_Required action_
Word for word, reproduce every line of the data below.

● ● ● ● ●

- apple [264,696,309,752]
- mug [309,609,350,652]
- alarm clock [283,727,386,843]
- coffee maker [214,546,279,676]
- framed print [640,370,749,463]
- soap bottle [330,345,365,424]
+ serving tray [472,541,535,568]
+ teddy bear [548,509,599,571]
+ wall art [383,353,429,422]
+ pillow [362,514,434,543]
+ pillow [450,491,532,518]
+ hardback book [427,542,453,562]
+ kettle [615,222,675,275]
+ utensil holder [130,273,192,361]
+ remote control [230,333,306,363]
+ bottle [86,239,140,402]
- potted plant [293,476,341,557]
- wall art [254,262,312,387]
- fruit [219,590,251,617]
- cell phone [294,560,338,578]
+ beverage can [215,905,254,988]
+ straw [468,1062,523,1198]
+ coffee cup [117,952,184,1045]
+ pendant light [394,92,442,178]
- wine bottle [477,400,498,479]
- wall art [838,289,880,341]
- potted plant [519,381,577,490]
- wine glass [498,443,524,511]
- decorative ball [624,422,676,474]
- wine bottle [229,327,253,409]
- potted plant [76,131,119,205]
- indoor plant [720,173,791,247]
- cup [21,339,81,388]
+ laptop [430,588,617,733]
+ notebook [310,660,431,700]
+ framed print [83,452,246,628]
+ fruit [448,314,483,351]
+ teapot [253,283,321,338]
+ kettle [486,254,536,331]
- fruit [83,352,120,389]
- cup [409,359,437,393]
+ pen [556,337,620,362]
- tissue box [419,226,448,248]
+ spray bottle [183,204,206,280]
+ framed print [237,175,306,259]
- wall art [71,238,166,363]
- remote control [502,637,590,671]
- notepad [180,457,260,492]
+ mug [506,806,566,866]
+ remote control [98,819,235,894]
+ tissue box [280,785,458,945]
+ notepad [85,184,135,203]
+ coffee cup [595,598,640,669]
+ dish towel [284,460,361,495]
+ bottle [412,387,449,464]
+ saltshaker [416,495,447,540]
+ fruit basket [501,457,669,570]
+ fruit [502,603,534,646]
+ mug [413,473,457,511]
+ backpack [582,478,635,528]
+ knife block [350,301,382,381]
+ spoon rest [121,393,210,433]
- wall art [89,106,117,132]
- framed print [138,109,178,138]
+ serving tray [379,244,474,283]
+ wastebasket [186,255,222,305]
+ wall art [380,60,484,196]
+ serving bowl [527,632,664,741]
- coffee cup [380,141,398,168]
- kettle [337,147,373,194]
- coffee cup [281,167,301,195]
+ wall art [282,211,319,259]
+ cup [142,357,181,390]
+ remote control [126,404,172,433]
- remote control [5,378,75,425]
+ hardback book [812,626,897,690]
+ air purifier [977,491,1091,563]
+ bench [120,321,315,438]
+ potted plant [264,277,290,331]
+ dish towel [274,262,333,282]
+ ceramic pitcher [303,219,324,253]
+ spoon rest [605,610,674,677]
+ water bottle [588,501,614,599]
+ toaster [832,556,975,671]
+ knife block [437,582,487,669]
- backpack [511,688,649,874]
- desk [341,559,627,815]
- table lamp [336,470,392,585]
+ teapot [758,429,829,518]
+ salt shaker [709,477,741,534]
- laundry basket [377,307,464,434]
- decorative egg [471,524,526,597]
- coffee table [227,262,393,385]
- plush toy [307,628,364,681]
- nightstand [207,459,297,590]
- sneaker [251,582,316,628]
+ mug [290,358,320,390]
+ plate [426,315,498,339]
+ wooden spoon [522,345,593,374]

● ● ● ● ●

_Answer for the task_
- apple [264,696,309,752]
- mug [309,609,350,652]
- alarm clock [283,727,386,843]
- coffee maker [214,546,279,676]
- framed print [640,370,749,463]
- soap bottle [330,345,365,424]
+ serving tray [472,541,535,568]
+ teddy bear [548,509,599,571]
+ wall art [383,353,429,422]
+ pillow [362,514,434,543]
+ pillow [450,491,532,518]
+ hardback book [427,542,453,562]
+ kettle [615,222,675,275]
+ utensil holder [130,273,192,361]
+ remote control [230,333,306,363]
+ bottle [86,239,140,402]
- potted plant [293,476,341,557]
- wall art [254,262,312,387]
- fruit [219,590,251,617]
- cell phone [294,560,338,578]
+ beverage can [215,905,254,988]
+ straw [468,1062,523,1198]
+ coffee cup [117,952,184,1045]
+ pendant light [394,92,442,178]
- wine bottle [477,400,498,479]
- wall art [838,289,880,341]
- potted plant [519,381,577,490]
- wine glass [498,443,524,511]
- decorative ball [624,422,676,474]
- wine bottle [229,327,253,409]
- potted plant [76,131,119,205]
- indoor plant [720,173,791,247]
- cup [21,339,81,388]
+ laptop [430,588,617,733]
+ notebook [310,660,431,700]
+ framed print [83,452,246,628]
+ fruit [448,314,483,351]
+ teapot [253,283,321,338]
+ kettle [486,254,536,331]
- fruit [83,352,120,389]
- cup [409,359,437,393]
+ pen [556,337,620,362]
- tissue box [419,226,448,248]
+ spray bottle [183,204,206,280]
+ framed print [237,175,306,259]
- wall art [71,238,166,363]
- remote control [502,637,590,671]
- notepad [180,457,260,492]
+ mug [506,806,566,866]
+ remote control [98,819,235,894]
+ tissue box [280,785,458,945]
+ notepad [85,184,135,203]
+ coffee cup [595,598,640,669]
+ dish towel [284,460,361,495]
+ bottle [412,387,449,464]
+ saltshaker [416,495,447,540]
+ fruit basket [501,457,669,570]
+ fruit [502,603,534,646]
+ mug [413,473,457,511]
+ backpack [582,478,635,528]
+ knife block [350,301,382,381]
+ spoon rest [121,393,210,433]
- wall art [89,106,117,132]
- framed print [138,109,178,138]
+ serving tray [379,244,474,283]
+ wastebasket [186,255,222,305]
+ wall art [380,60,484,196]
+ serving bowl [527,632,664,741]
- coffee cup [380,141,398,168]
- kettle [337,147,373,194]
- coffee cup [281,167,301,195]
+ wall art [282,211,319,259]
+ cup [142,357,181,390]
+ remote control [126,404,172,433]
- remote control [5,378,75,425]
+ hardback book [812,626,897,690]
+ air purifier [977,491,1091,563]
+ bench [120,321,315,438]
+ potted plant [264,277,290,331]
+ dish towel [274,262,333,282]
+ ceramic pitcher [303,219,324,253]
+ spoon rest [605,610,674,677]
+ water bottle [588,501,614,599]
+ toaster [832,556,975,671]
+ knife block [437,582,487,669]
- backpack [511,688,649,874]
- desk [341,559,627,815]
- table lamp [336,470,392,585]
+ teapot [758,429,829,518]
+ salt shaker [709,477,741,534]
- laundry basket [377,307,464,434]
- decorative egg [471,524,526,597]
- coffee table [227,262,393,385]
- plush toy [307,628,364,681]
- nightstand [207,459,297,590]
- sneaker [251,582,316,628]
+ mug [290,358,320,390]
+ plate [426,315,498,339]
+ wooden spoon [522,345,593,374]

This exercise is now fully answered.